Problem requirements
The records that follow are to be transcribed in full, without their images.

Data provided
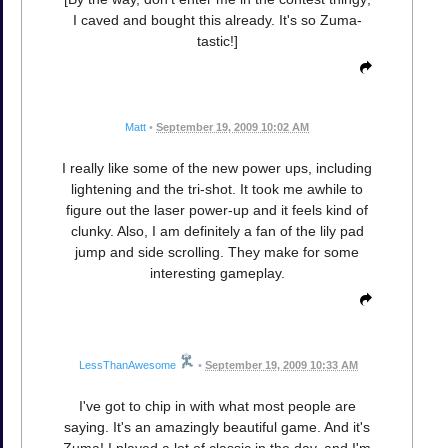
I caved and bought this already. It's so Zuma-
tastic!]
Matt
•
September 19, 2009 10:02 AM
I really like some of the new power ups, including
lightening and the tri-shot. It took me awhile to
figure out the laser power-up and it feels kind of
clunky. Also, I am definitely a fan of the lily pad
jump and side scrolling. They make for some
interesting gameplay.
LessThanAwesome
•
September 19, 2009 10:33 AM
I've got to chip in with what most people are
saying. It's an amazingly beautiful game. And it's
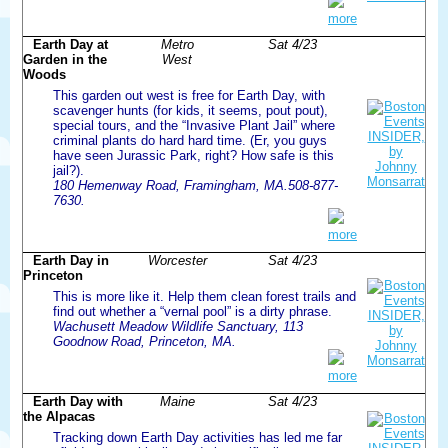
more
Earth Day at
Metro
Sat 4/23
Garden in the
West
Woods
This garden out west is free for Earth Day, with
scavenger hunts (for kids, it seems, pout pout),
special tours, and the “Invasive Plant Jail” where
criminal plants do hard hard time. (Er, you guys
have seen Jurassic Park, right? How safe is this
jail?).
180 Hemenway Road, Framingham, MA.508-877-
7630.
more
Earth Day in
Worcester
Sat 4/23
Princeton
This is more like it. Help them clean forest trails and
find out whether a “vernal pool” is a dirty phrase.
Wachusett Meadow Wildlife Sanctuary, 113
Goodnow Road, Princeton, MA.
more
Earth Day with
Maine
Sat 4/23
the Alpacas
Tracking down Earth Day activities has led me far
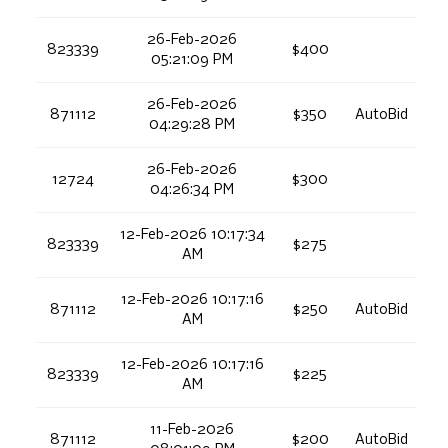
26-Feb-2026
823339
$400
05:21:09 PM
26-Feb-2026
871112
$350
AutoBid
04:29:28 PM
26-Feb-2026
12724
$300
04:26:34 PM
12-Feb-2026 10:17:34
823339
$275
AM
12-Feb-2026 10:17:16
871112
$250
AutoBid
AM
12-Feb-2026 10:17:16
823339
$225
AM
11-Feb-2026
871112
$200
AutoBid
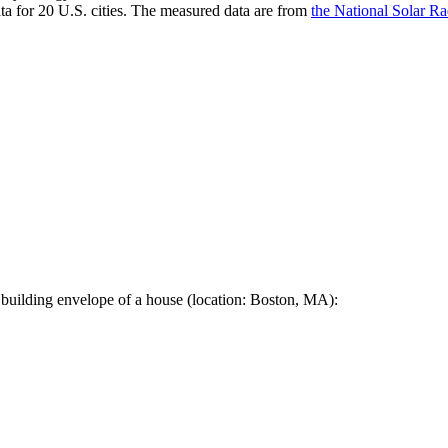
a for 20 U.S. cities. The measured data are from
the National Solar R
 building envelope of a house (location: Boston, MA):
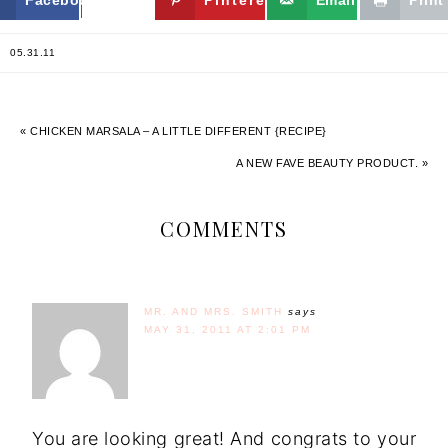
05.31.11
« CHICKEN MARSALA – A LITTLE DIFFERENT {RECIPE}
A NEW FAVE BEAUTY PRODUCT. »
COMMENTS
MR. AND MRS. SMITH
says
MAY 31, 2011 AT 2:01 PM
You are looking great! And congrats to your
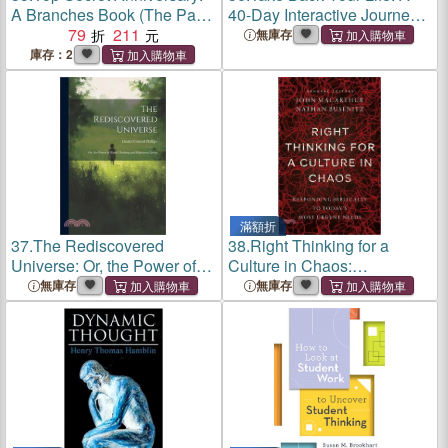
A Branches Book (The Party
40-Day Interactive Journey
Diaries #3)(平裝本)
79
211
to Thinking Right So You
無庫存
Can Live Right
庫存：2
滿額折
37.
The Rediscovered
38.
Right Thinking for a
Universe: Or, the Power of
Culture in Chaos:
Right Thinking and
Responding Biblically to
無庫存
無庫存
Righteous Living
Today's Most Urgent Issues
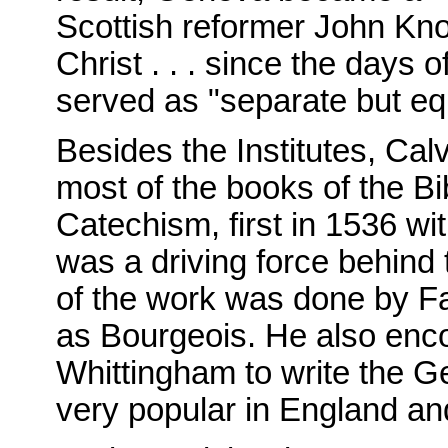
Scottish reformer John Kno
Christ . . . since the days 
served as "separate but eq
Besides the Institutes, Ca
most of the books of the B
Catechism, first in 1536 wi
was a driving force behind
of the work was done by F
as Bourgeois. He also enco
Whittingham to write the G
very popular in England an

Exercise result
I caved and bought this already. It's so Zuma-
tastic!]
Matt
•
September 19, 2009 10:02 AM
I really like some of the new power ups, including
lightening and the tri-shot. It took me awhile to
figure out the laser power-up and it feels kind of
clunky. Also, I am definitely a fan of the lily pad
jump and side scrolling. They make for some
interesting gameplay.
LessThanAwesome
•
September 19, 2009 10:33 AM
I've got to chip in with what most people are
saying. It's an amazingly beautiful game. And it's
more
Earth Day at
Metro
Sat 4/23
Garden in the
West
Woods
This garden out west is free for Earth Day, with
scavenger hunts (for kids, it seems, pout pout),
special tours, and the “Invasive Plant Jail” where
criminal plants do hard hard time. (Er, you guys
have seen Jurassic Park, right? How safe is this
jail?).
180 Hemenway Road, Framingham, MA.508-877-
7630.
more
Earth Day in
Worcester
Sat 4/23
Princeton
This is more like it. Help them clean forest trails and
find out whether a “vernal pool” is a dirty phrase.
Wachusett Meadow Wildlife Sanctuary, 113
Goodnow Road, Princeton, MA.
more
Earth Day with
Maine
Sat 4/23
the Alpacas
Tracking down Earth Day activities has led me far
26-Feb-2026
823339
$400
05:21:09 PM
26-Feb-2026
871112
$350
AutoBid
04:29:28 PM
26-Feb-2026
12724
$300
04:26:34 PM
12-Feb-2026 10:17:34
823339
$275
AM
12-Feb-2026 10:17:16
871112
$250
AutoBid
AM
12-Feb-2026 10:17:16
823339
$225
AM
11-Feb-2026
871112
$200
AutoBid
a for 20 U.S. cities. The measured data are from
the National Solar R
 building envelope of a house (location: Boston, MA):
05.31.11
« CHICKEN MARSALA – A LITTLE DIFFERENT {RECIPE}
A NEW FAVE BEAUTY PRODUCT. »
COMMENTS
MR. AND MRS. SMITH
says
MAY 31, 2011 AT 2:01 PM
You are looking great! And congrats to your
A Branches Book (The Party
40-Day Interactive Journey
Diaries #3)(平裝本)
79
211
to Thinking Right So You
無庫存
Can Live Right
庫存：2
滿額折
37.
The Rediscovered
38.
Right Thinking for a
Universe: Or, the Power of
Culture in Chaos:
Right Thinking and
Responding Biblically to
無庫存
無庫存
Righteous Living
Today's Most Urgent Issues
Scottish reformer John Kno
Christ . . . since the days 
served as "separate but eq
Besides the Institutes, Ca
most of the books of the B
Catechism, first in 1536 wi
was a driving force behind
of the work was done by F
as Bourgeois. He also enco
Whittingham to write the G
very popular in England an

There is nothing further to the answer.